Comme l’a dit et répété tant de fois Coach Glassman : « Toutes les adaptations positives découlent d’une intensité élevée ». Il est incroyablement dur de maintenir une intensité élevé pendant plus de 8 minutes, sans parler de plus de 12 minutes. En outre, et j’attache encore plus d’importance à ce point, quand on fait un WOD de plus de 12 minutes on fait généralement une chiée de réps. Une chiée de réps, ça veut dire une chose: vous avez des courbatures et votre corps se dégrade (bon, ça fait deux choses; d’autre part, vous êtes tous des entraîneurs, donc je vous passe les détails scientifiques). Lorsque votre corps se met à se dégrader, votre progression ralentit et vous commencez à perdre vos acquis en force. Sans parler du fait que la fatigue musculaire et les courbatures nuisent à la capacité de réaliser des mouvements de haut niveau, qui forment justement une grande partie de ce programme. Je suis de très près le nombre de répétitions (dans les met-cons… lourd – léger – secondaire – poussée – tirage) que nous réalisons chaque semaine et j’utilise plusieurs tableaux que Louie Simmons utilise aussi depuis des années, et qui ont été élaborés par certains des plus grands entraîneurs et préparateurs physiques européens de l’histoire.
C’est sans doute, selon moi, l’élément le plus important de l’équation. Je dois avouer que je me suis écarté de ce principe lorsque j’ai préparé Becky et Brandon pour les Games l’an passé et je pense qu’ils en ont pâti. Brandon m’a remis sur le droit chemin après les Games, et au vu des chiffres que nous avons pu voir au cours des quelques derniers mois, il a eu parfaitement raison. Voici ce qu’il faut que vous ayez en tête: vous êtes déjà en super forme. Vous n’avez pas besoin d’être passés au rouleau compresseur tous les jours pour progresser en tant que compétiteurs CrossFit, mais il faut en revanche que vous soyez capables d’aller À FOND sur des durées courtes à modérées tout en restant aussi efficaces que possible.

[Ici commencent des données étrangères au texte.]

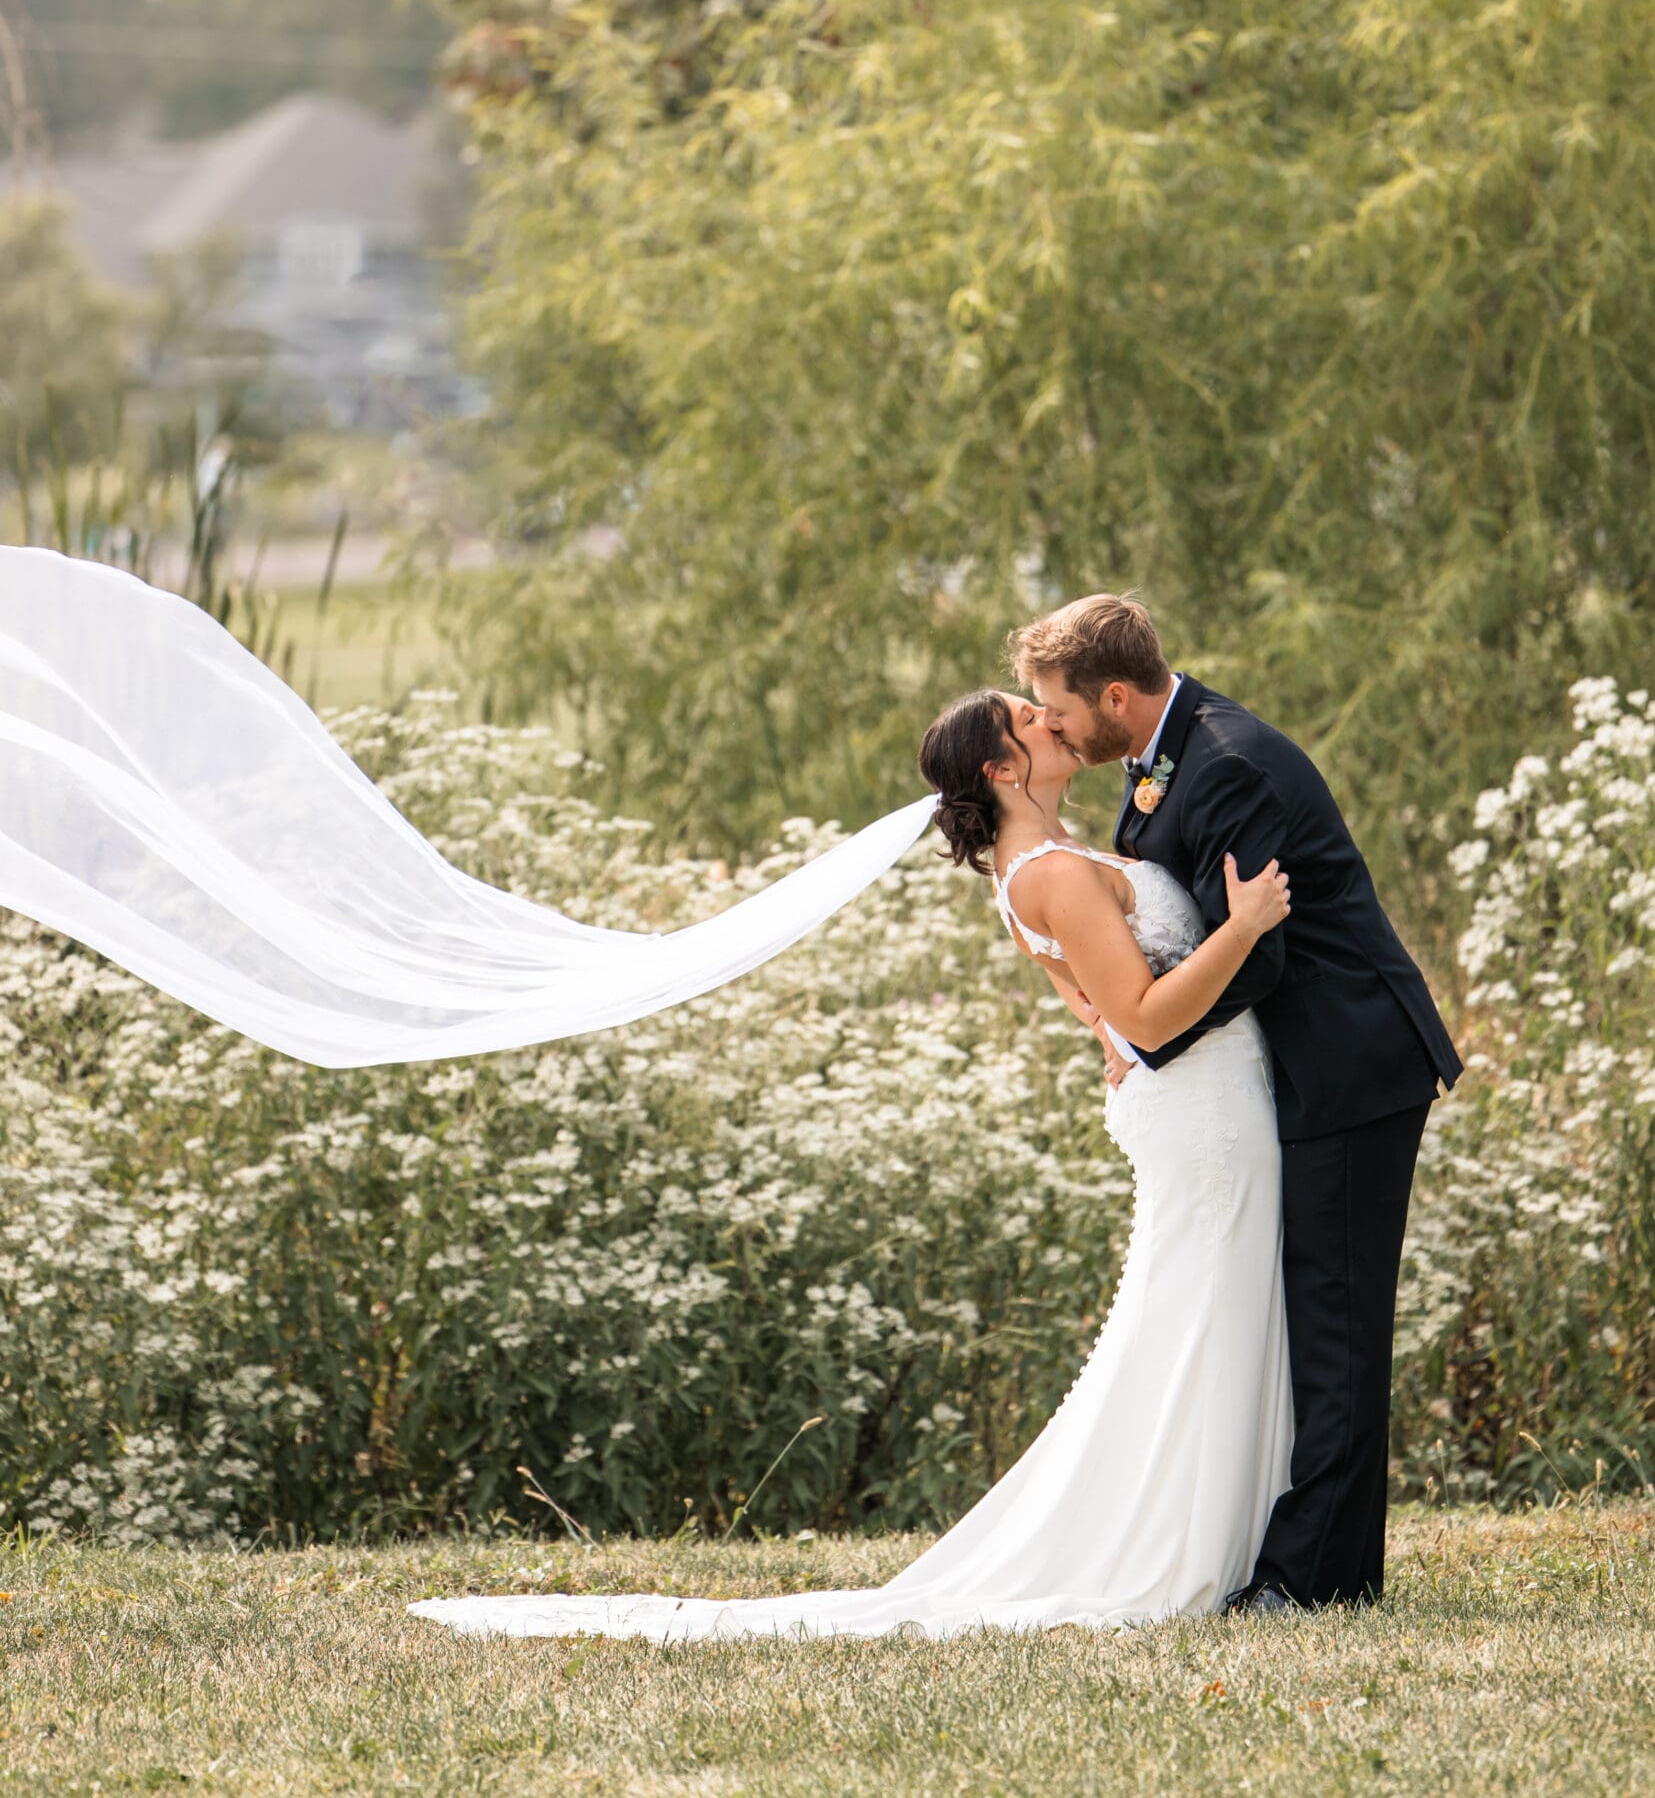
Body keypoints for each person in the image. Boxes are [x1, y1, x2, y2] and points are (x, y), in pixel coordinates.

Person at [412, 686, 1294, 1643]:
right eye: (1028, 720)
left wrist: (1111, 1039)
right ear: (1002, 769)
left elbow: (1094, 1010)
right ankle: (1194, 1541)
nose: (1051, 720)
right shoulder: (1051, 874)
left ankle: (1227, 1528)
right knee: (1205, 1309)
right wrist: (1241, 929)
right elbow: (1144, 1015)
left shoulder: (1036, 866)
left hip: (1199, 1102)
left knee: (1202, 1310)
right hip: (1202, 1113)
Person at [1011, 593, 1463, 1612]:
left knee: (1337, 1327)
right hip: (1289, 1072)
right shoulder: (1167, 756)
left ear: (1116, 695)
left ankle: (1311, 1583)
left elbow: (1259, 958)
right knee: (1316, 1321)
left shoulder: (1230, 766)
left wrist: (1142, 1031)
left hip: (1350, 1064)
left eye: (1060, 709)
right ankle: (1328, 1569)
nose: (1054, 727)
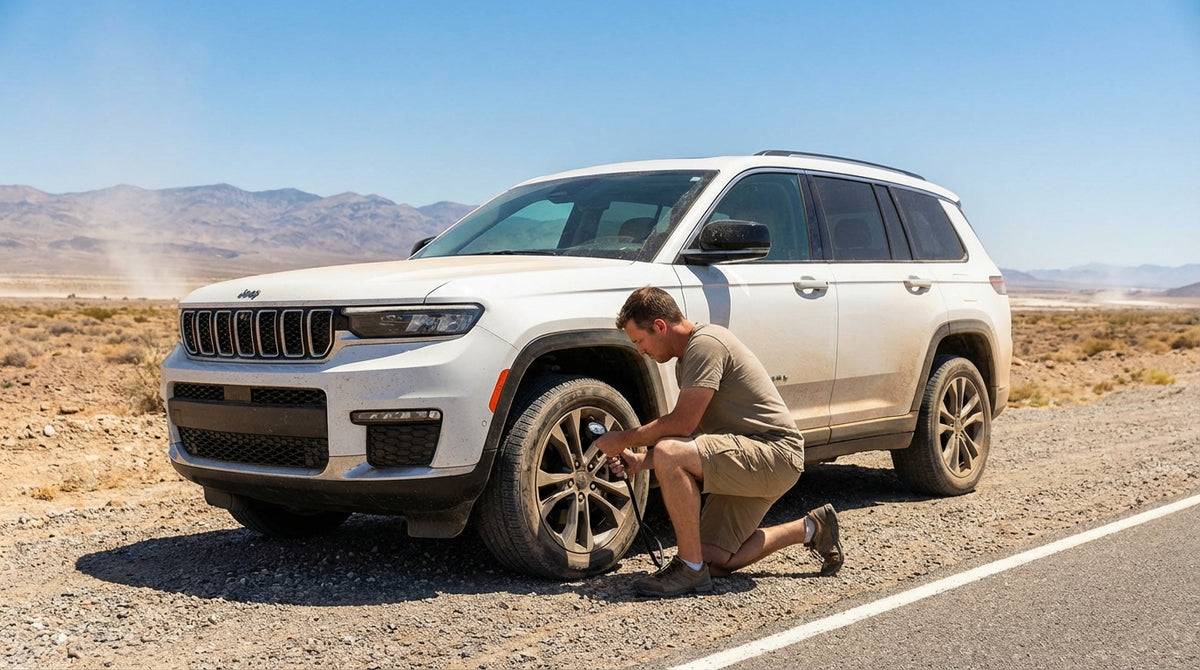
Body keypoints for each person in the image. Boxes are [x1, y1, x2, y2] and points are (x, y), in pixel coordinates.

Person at [593, 286, 843, 597]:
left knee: (670, 453)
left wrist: (623, 439)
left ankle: (688, 568)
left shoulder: (705, 345)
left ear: (660, 326)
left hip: (775, 453)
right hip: (750, 457)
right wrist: (641, 462)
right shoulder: (687, 360)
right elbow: (694, 439)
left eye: (639, 341)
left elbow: (682, 425)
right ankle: (812, 528)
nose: (641, 351)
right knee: (713, 560)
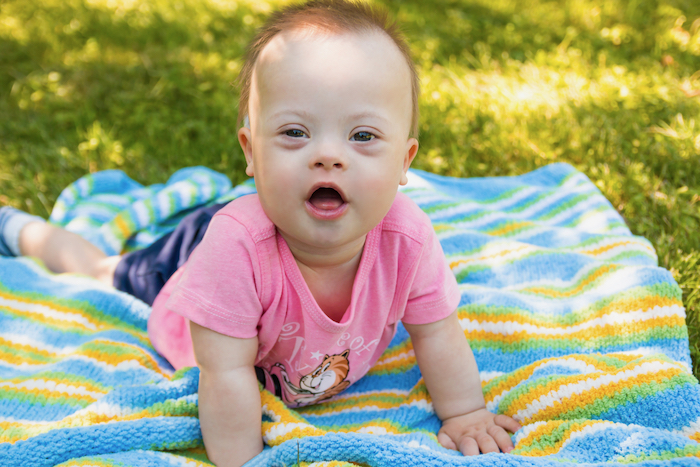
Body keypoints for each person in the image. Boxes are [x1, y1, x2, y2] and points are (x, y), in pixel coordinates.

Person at [0, 1, 521, 465]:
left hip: (253, 229)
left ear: (404, 161)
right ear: (251, 152)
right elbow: (224, 376)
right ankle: (18, 227)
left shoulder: (407, 238)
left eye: (362, 136)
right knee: (106, 269)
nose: (328, 154)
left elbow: (437, 331)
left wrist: (467, 413)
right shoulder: (233, 250)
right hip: (212, 257)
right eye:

Auteur: Rudy Nielsen, propriétaire et entraîneur en chef de Outlaw CrossFit, créateur de la méthode « Outlaw Way ».
1. Brandon Phillips a participé trois fois aux CrossFit Games (11e en 2010, 31e en 2011 et 42e en 2012) et est entraîné par Rudy Nielsen.
2. Haltérophile, entraîneur et auteur américain, ancien recordman du monde.
3. Compétiteur CF qui s’est vu refuser une soixantaine de KB swings lors d’une épreuve des Regionals de 2011.